La historia tiene una deriva psiquiátrica
muy notable, porque se abre con la presencia de un psiquiatra en la casa de una
vieja familia bostoniana en la que una de las hijas vive casi completamente
recluida, dominada por una madre tiránica que la humilla hasta anularla, sin
duda porque, como se sabrá más tarde, se trata de una hija deseada. El
psiquiatra consigue arrancarla de las garras de la madre y llevarla a su
sanatorio, donde el simple contacto con la tolerancia y la libertad consiguen
una rápida recuperación. De él, ya restablecida, la despide el psiquiatra con el verso de Walt
Withman que da título a la película en
inglés: Now, Voyager, sail thou
forth, to seek and find. Se inicia, entonces, la gran aventura de la metamorfosis
del «patito feo», ¡y a fe que es extremadamente convincente la caracterización
de la Davis, con vestidos de mercadillo, las gafas y un peinado diseñado por su
peor enemigo!, en una espléndida mujer que se embarca en un viaje de placer por
mar en el que lucirá unos modelos, escogidos, ¡cómo no!, por la propia Davis!,
que atraerán el interés de todos los pasajeros por conocer la identidad de la «extraña
pasajera», tan poco sociable… hasta que la figura de Paul Henreid logra vencer el
retraimiento y la timidez de la joven y se establece entre ellos una corriente de
simpatía mutua que, a pesar de reconocer él que es un hombre casado —¡fantástico
el cruce de fotografías familiares, y como él la busca a ella sin encontrarla
en aquel atuendo antes descrito!—, va a ir progresando hacia un enamoramiento
cada vez más intenso, máxime cuando, como en los buenos melodramas, él se
presenta atado a un matrimonio y, sobre todo, a una hija que depende emocionalmente
de él y que es —¡qué sería del melodrama sin estas coincidencias!— otro patito
feo e hija no deseada. El espectador puede leer esto con total tranquilidad,
porque el metraje es largo y da para muchas vueltas y revueltas.

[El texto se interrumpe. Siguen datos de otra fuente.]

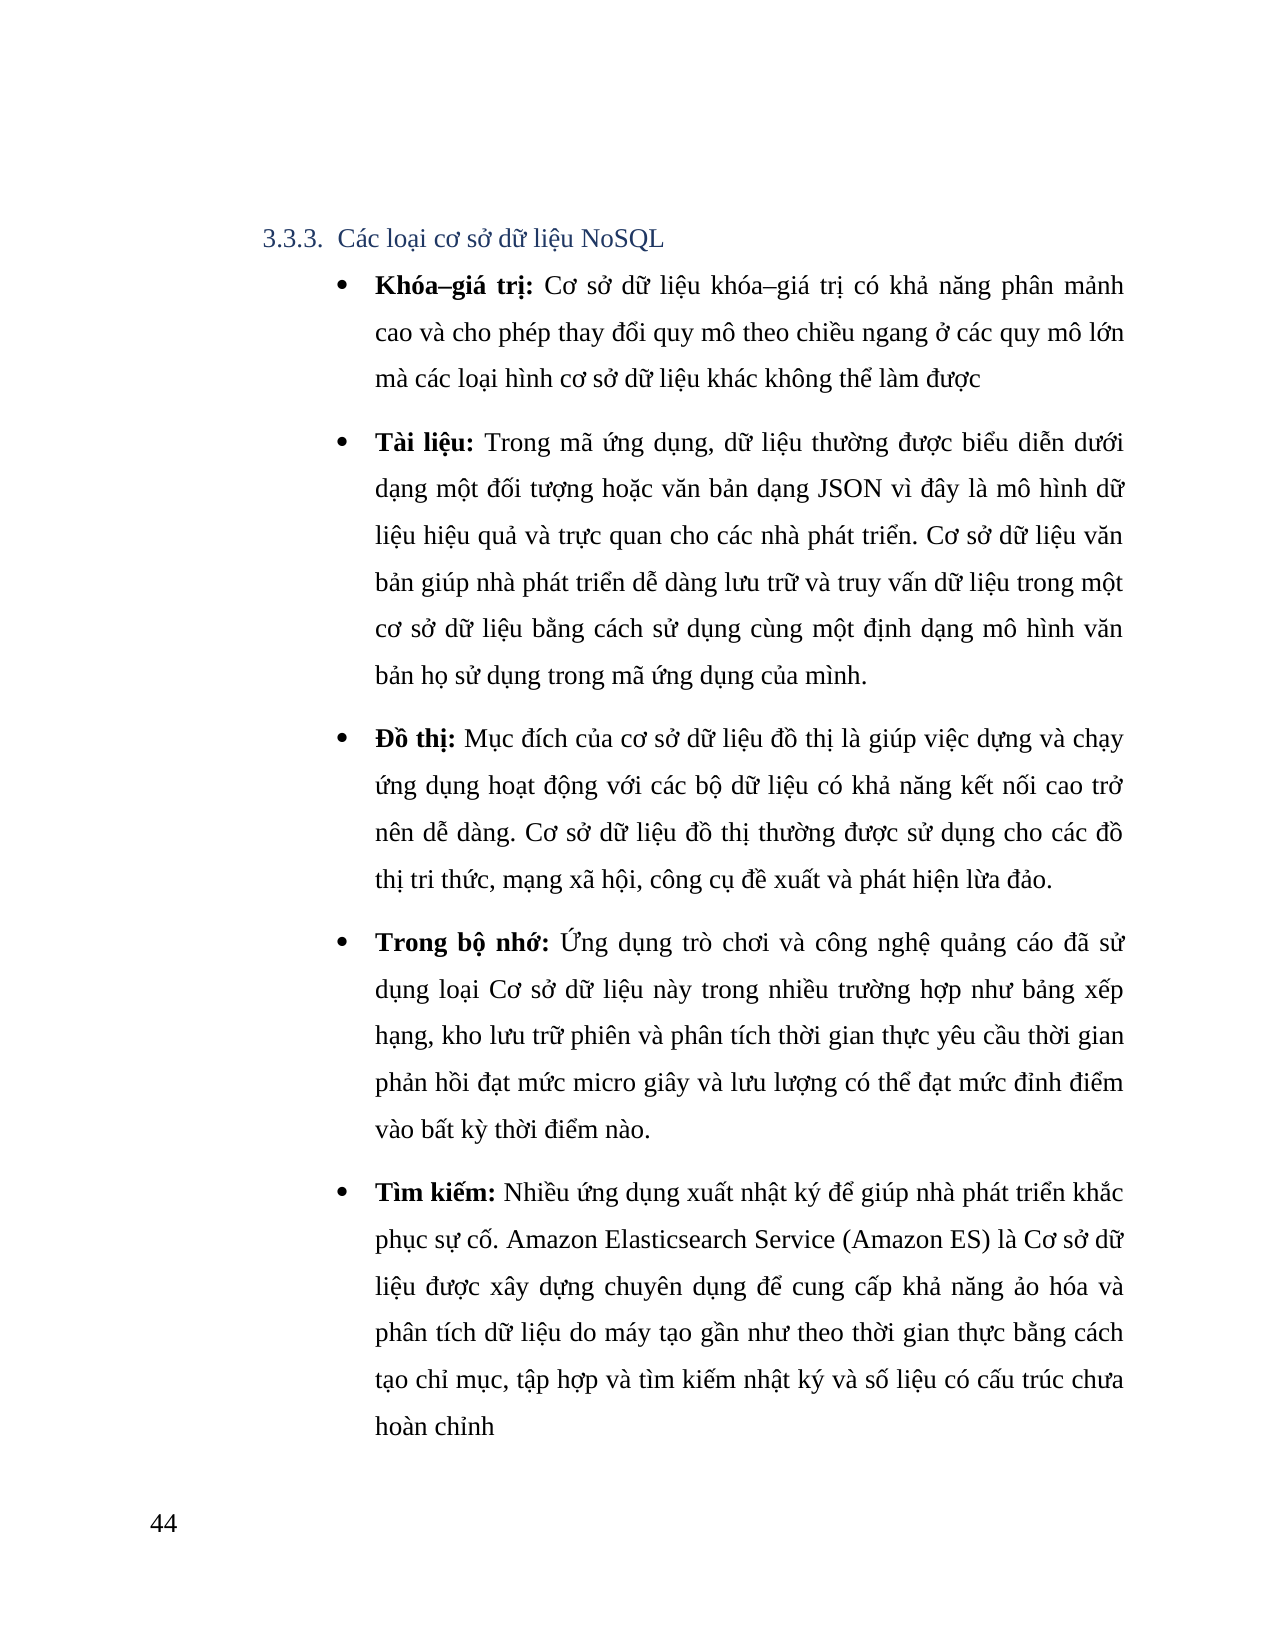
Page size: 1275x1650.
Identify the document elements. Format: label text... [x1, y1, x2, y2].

list Tài liệu: Trong mã ứng dụng, dữ liệu thường được biểu diễn dưới dạng một đối tượng hoặc văn bản dạng JSON vì đây là mô hình dữ liệu hiệu quả và trực quan cho các nhà phát triển. Cơ sở dữ liệu văn bản giúp nhà phát triển dễ dàng lưu trữ và truy vấn dữ liệu trong một cơ sở dữ liệu bằng cách sử dụng cùng một định dạng mô hình văn bản họ sử dụng trong mã ứng dụng của mình. [337, 426, 1125, 690]
list Tìm kiếm: Nhiều ứng dụng xuất nhật ký để giúp nhà phát triển khắc phục sự cố. Amazon Elasticsearch Service (Amazon ES) là Cơ sở dữ liệu được xây dựng chuyên dụng để cung cấp khả năng ảo hóa và phân tích dữ liệu do máy tạo gần như theo thời gian thực bằng cách tạo chỉ mục, tập hợp và tìm kiếm nhật ký và số liệu có cấu trúc chưa hoàn chỉnh [337, 1176, 1125, 1441]
list Trong bộ nhớ: Ứng dụng trò chơi và công nghệ quảng cáo đã sử dụng loại Cơ sở dữ liệu này trong nhiều trường hợp như bảng xếp hạng, kho lưu trữ phiên và phân tích thời gian thực yêu cầu thời gian phản hồi đạt mức micro giây và lưu lượng có thể đạt mức đỉnh điểm vào bất kỳ thời điểm nào. [337, 926, 1125, 1144]
list Đồ thị: Mục đích của cơ sở dữ liệu đồ thị là giúp việc dựng và chạy ứng dụng hoạt động với các bộ dữ liệu có khả năng kết nối cao trở nên dễ dàng. Cơ sở dữ liệu đồ thị thường được sử dụng cho các đồ thị tri thức, mạng xã hội, công cụ đề xuất và phát hiện lừa đảo. [337, 723, 1125, 894]
subtitle Các loại cơ sở dữ liệu NoSQL [262, 222, 1125, 253]
list Khóa–giá trị: Cơ sở dữ liệu khóa–giá trị có khả năng phân mảnh cao và cho phép thay đổi quy mô theo chiều ngang ở các quy mô lớn mà các loại hình cơ sở dữ liệu khác không thể làm được [337, 269, 1125, 394]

De vuelta a Boston, una nueva vida de
empoderamiento se inicia para la protagonista, y parte esencial de ella es
sacudirse el autoritarismo materno sin renunciar a cuidarla y sin permitir sus
injerencias en cómo ella ha de gobernar su propia vida, lo que dará pie a
algunos encontronazos. Todo discurre con la normalidad de quien va olvidando su
amor imposible e incluso acepta una proposición de matrimonio que tiene toda la
tranquilidad propia de los partidos excelentes, pero ni un átomo de la pasión que
ella ha conocido en brazos de su primer amor, cuya huella indeleble está claro
que no puede ser borrada así como así.
La condición social de los personajes
marca mucho el estilo sofisticado de la trama, tanto en los escenarios naturales
—aunque se usa mucho metraje complementario para evitar un incremento de los
costes de producción— como en los interiores, los cuales dominan ampliamente en
la película, sin que ello le reste ni un ápice de emoción a la doble aventura,
amorosa y de liberación individual, de la protagonista.

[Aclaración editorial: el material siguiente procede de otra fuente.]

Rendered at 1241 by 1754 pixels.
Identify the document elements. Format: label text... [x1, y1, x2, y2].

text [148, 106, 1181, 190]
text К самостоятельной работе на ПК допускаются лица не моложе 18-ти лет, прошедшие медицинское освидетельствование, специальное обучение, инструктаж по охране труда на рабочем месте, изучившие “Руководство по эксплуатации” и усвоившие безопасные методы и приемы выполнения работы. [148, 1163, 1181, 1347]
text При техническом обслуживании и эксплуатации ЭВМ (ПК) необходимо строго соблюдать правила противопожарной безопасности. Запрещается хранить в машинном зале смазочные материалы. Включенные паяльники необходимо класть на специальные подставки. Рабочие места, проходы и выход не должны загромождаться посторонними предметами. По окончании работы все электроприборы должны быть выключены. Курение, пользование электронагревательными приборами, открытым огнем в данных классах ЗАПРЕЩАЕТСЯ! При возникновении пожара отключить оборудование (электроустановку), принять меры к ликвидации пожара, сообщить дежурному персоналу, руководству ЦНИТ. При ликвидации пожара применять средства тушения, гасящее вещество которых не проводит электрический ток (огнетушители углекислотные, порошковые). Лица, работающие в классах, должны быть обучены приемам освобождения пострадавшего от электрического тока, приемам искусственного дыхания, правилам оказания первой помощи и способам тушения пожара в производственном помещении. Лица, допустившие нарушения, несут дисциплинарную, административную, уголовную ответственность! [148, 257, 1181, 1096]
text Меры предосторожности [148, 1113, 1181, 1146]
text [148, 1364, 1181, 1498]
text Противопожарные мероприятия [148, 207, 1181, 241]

Quizás podría seguir con la sinopsis, pero
cuando, poco antes de comprometerse en matrimonio, aparece en una fiesta en su
casa su enamorado, y vuelve ella a sentir las llamas de la pasión, la película
da un giro muy notable y comienza el
hermoso acto final de la sublimación forzosa de la pasión, que se alarga por
unos derroteros sobre los que algo insinué líneas arriba.
Un melodrama no lo es si sus intérpretes
no nos permiten meternos en sus pellejos y vivir «desde dentro» tan intensa
pasión, sentir esa convulsión como propia y desear no separarnos nunca del beso
o del abrazo que nos da literalmente la vida. Y en ese apartado sí que Bette Davis
y Paul Henreid están a la altura de los enormes melodramas de Sirk.